Provided records Start Marker

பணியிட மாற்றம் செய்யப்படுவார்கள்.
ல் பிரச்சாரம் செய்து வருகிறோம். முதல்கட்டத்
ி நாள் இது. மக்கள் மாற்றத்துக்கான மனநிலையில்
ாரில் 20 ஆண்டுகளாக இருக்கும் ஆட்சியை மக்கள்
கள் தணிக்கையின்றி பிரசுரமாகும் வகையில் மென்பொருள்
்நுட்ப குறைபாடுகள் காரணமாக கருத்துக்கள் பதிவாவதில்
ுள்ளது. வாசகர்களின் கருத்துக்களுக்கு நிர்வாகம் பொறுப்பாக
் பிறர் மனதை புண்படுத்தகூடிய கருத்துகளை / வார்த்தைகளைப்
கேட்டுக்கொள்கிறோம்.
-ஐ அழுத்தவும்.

Provided records End Marker

● **What you need to do**: Above are the records; copy exactly the lines from the one with "கருத்துகளை / வார்த்தைகளைப்" through the final line.

● **Solution to the exercise**:
் பிறர் மனதை புண்படுத்தகூடிய கருத்துகளை / வார்த்தைகளைப்
கேட்டுக்கொள்கிறோம்.
-ஐ அழுத்தவும்.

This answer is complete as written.